Towards Convexity in Anomaly Detection: A New Formulation of SSLM with Unique Optimal Solutions
Hongying Liu, Hao Wang, Haoran Chu, Yibo Wu
TL;DR
This paper addresses nonconvexity in hypersphere-based anomaly detection models such as SSLM and SVDD by proposing a convex kernelized SSLM (CSSLM). For fixed hyperparameters, CSSLM reduces to a convex quadratic or linear program, enabling a global optimum and enabling rigorous analysis of existence, uniqueness, and dual structure, including a novel $\nu$-property that ties hyperparameters to support-vector and margin behavior. The authors establish conditions under which the optimal sphere center is unique and characterize the radius and margin via dual variables, linking CSSLM to traditional SSLM and SVDD as special cases. Empirical results on several datasets show CSSLM consistently achieves strong performance and stable convergence, while nonconvex SSLM often yields local optima and dual SSLM may fail to align with the primal optimum. The work highlights the practical impact of convex reformulations for scalable, reliable anomaly detection and opens avenues for efficient large-scale optimization and further theoretical properties.
Abstract
An unsolved issue in widely used methods such as Support Vector Data Description (SVDD) and Small Sphere and Large Margin SVM (SSLM) for anomaly detection is their nonconvexity, which hampers the analysis of optimal solutions in a manner similar to SVMs and limits their applicability in large-scale scenarios. In this paper, we introduce a novel convex SSLM formulation which has been demonstrated to revert to a convex quadratic programming problem for hyperparameter values of interest. Leveraging the convexity of our method, we derive numerous results that are unattainable with traditional nonconvex approaches. We conduct a thorough analysis of how hyperparameters influence the optimal solution, pointing out scenarios where optimal solutions can be trivially found and identifying instances of ill-posedness.
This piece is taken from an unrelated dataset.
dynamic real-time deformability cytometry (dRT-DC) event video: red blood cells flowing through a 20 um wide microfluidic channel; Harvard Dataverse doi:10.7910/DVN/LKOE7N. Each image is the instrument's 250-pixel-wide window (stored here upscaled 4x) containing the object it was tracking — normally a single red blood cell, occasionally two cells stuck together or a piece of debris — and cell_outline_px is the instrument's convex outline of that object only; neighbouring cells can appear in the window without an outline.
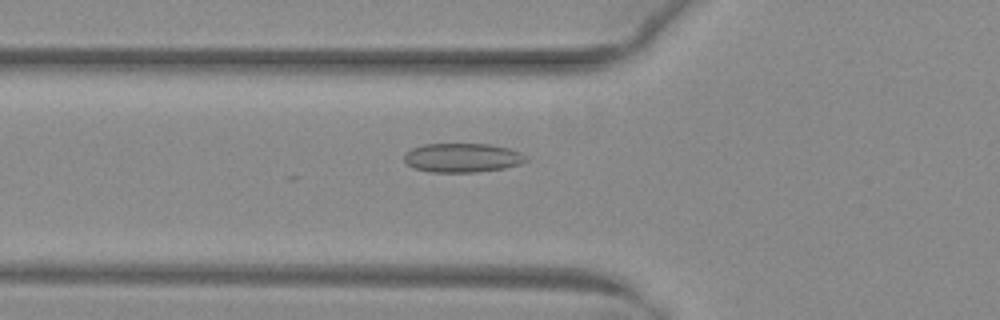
{"species": "common noctule bat (a hibernating species)", "species_latin": "Nyctalus noctula", "temperature_condition": "warm", "stored_images_in_passage": 46, "camera_frame_rate_fps": 3000, "um_per_image_px": 0.085, "animal": {"sex": "female", "body_mass_g": 29.2, "forearm_length_mm": 56.3}, "frame": {"image": 1, "passage_image": 13, "time_ms": 4.0, "image_size_px": [1000, 320], "cell_outline_px": [[528, 160], [520, 164], [504, 168], [476, 172], [432, 172], [416, 168], [408, 164], [404, 160], [404, 152], [412, 148], [424, 144], [488, 144], [508, 148], [520, 152], [528, 156]], "centroid_in_image_um": [39.32, 13.4], "position_along_channel_um": 86.5, "area_um2": 20.63}}
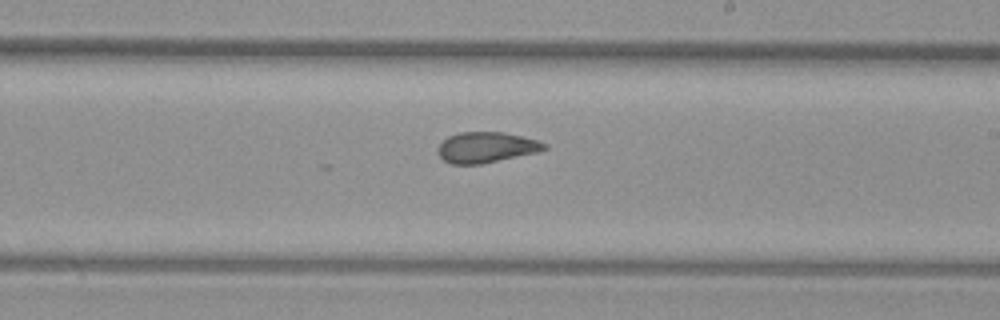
{"frame": {"image": 2, "passage_image": 25, "time_ms": 8.0, "image_size_px": [1000, 320], "cell_outline_px": [[548, 148], [536, 152], [480, 164], [452, 164], [444, 160], [436, 152], [436, 148], [448, 136], [460, 132], [504, 132], [536, 140], [548, 144]], "centroid_in_image_um": [41.3, 12.52], "position_along_channel_um": 247.7, "area_um2": 18.84}}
Most notably, we establish connections between our method and traditional approaches, providing a clear determination of when the optimal solution is unique--a task unachievable with traditional nonconvex methods. We also derive the nu-property to elucidate the interactions between hyperparameters and the fractions of support vectors and margin errors in both positive and negative classes.